Task instructions: As the answer, set down the lines below from the one containing "index dip: (966, 769)" through the one containing "pinky dip: (986, 829)", exactly and inclusively, and no others.

Images with pose keypoints:

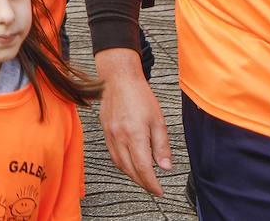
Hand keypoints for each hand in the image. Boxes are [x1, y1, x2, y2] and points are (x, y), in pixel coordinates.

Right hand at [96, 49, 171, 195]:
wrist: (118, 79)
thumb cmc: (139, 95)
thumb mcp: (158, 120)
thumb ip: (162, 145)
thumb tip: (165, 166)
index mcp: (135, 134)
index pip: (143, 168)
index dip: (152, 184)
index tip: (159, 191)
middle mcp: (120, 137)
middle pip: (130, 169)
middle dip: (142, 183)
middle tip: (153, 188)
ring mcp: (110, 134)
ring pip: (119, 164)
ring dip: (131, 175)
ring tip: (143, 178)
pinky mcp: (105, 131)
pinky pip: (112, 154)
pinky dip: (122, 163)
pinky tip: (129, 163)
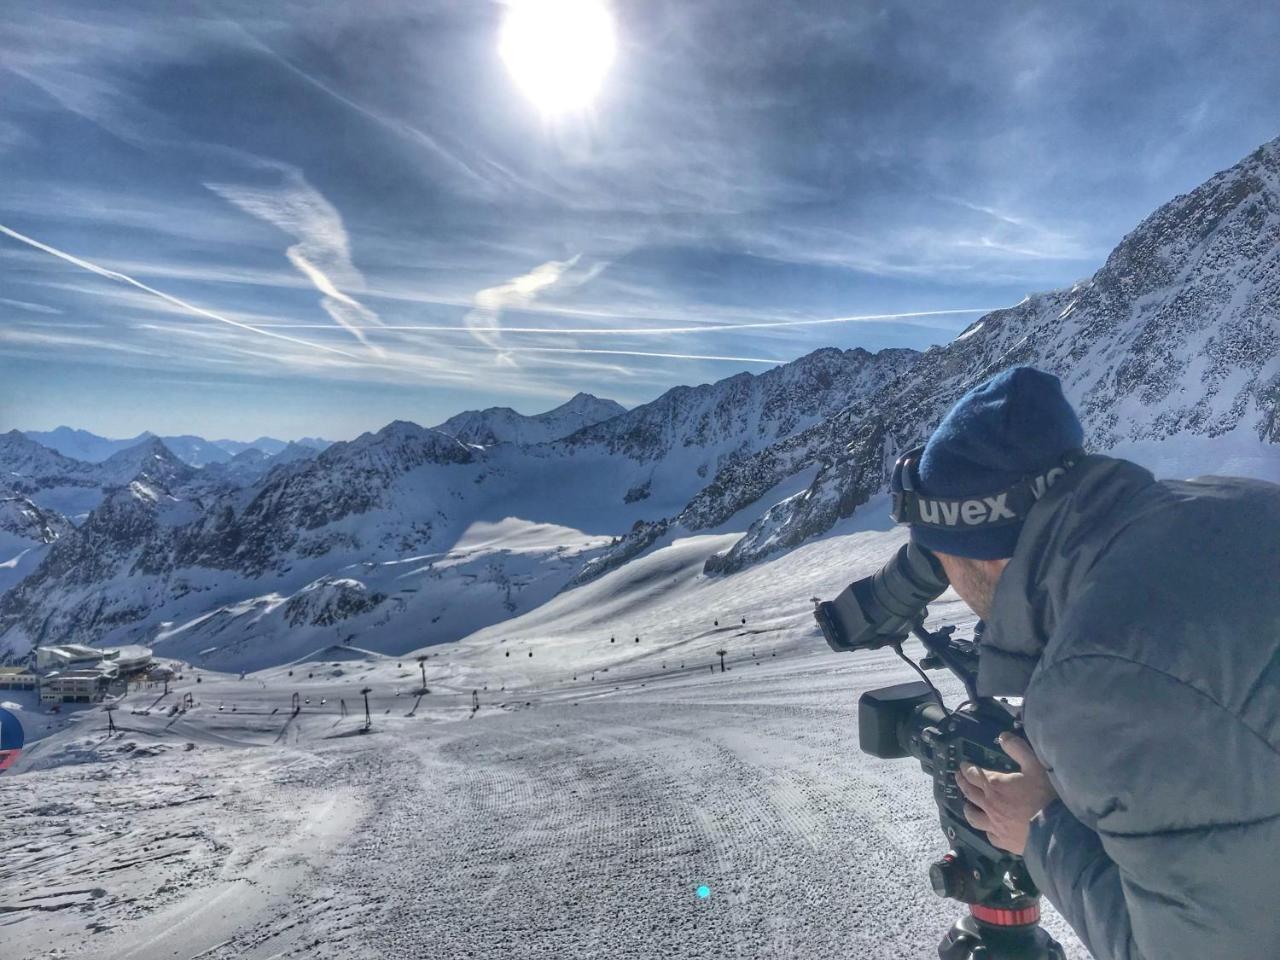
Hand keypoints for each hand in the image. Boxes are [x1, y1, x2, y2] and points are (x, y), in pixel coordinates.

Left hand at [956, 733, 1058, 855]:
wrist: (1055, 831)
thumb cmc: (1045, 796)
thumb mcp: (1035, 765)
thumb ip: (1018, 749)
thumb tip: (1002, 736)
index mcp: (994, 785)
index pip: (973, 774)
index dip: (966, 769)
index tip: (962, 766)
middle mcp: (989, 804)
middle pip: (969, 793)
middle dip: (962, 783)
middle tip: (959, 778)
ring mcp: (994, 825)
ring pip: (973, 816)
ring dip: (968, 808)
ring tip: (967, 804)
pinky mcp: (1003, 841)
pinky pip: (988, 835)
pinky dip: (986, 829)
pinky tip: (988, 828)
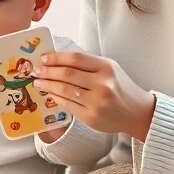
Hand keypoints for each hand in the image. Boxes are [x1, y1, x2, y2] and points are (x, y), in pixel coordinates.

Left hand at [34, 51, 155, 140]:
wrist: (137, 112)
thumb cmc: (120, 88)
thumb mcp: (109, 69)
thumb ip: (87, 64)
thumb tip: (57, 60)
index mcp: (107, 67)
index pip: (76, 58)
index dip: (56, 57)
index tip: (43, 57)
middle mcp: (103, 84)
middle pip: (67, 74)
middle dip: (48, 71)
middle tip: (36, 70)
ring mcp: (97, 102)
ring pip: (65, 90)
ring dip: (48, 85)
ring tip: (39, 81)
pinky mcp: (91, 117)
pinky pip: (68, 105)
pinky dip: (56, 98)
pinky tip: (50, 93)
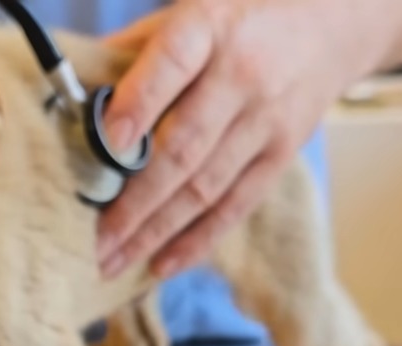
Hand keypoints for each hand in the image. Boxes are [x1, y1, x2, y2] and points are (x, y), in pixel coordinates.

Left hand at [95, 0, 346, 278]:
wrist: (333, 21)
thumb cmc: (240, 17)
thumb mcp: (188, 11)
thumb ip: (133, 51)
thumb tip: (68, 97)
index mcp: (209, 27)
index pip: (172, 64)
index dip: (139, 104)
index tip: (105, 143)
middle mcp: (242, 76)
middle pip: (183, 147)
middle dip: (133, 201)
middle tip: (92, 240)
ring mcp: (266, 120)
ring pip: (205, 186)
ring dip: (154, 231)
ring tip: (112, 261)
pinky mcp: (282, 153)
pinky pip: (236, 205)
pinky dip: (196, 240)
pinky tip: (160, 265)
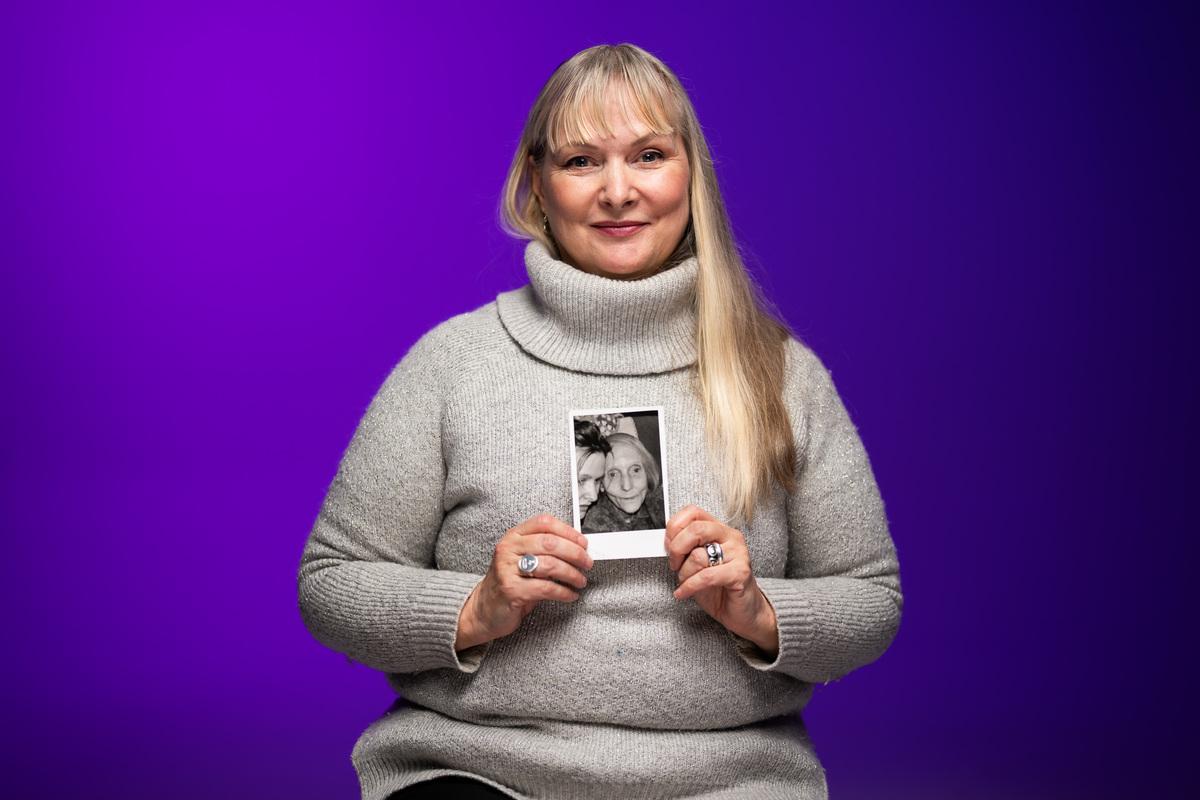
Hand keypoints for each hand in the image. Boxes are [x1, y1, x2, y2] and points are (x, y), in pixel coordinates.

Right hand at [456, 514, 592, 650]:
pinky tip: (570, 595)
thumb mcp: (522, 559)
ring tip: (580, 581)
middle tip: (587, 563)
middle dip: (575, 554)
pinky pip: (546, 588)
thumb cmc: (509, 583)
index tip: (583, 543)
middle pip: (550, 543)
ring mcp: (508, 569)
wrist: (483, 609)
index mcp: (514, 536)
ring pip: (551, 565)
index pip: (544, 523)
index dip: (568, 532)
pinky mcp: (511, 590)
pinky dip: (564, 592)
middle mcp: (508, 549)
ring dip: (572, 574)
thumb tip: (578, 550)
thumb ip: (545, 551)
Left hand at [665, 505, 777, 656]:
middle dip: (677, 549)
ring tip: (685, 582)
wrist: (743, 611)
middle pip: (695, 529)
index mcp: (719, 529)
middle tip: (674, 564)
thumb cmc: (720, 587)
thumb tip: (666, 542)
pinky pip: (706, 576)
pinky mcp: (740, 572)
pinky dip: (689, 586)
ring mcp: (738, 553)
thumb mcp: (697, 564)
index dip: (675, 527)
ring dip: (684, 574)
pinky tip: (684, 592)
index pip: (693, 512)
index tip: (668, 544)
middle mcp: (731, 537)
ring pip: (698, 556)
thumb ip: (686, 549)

Solution:
index dip: (966, 769)
index tip: (962, 766)
middle mcp: (989, 804)
middle pip: (969, 793)
middle dip: (962, 783)
middle tip: (959, 778)
ring mcp: (994, 825)
ring pip: (973, 816)
ring dip: (968, 808)
ring tip: (967, 804)
pinky mcp: (1003, 841)
pinky pip: (988, 835)
pinky dip: (986, 829)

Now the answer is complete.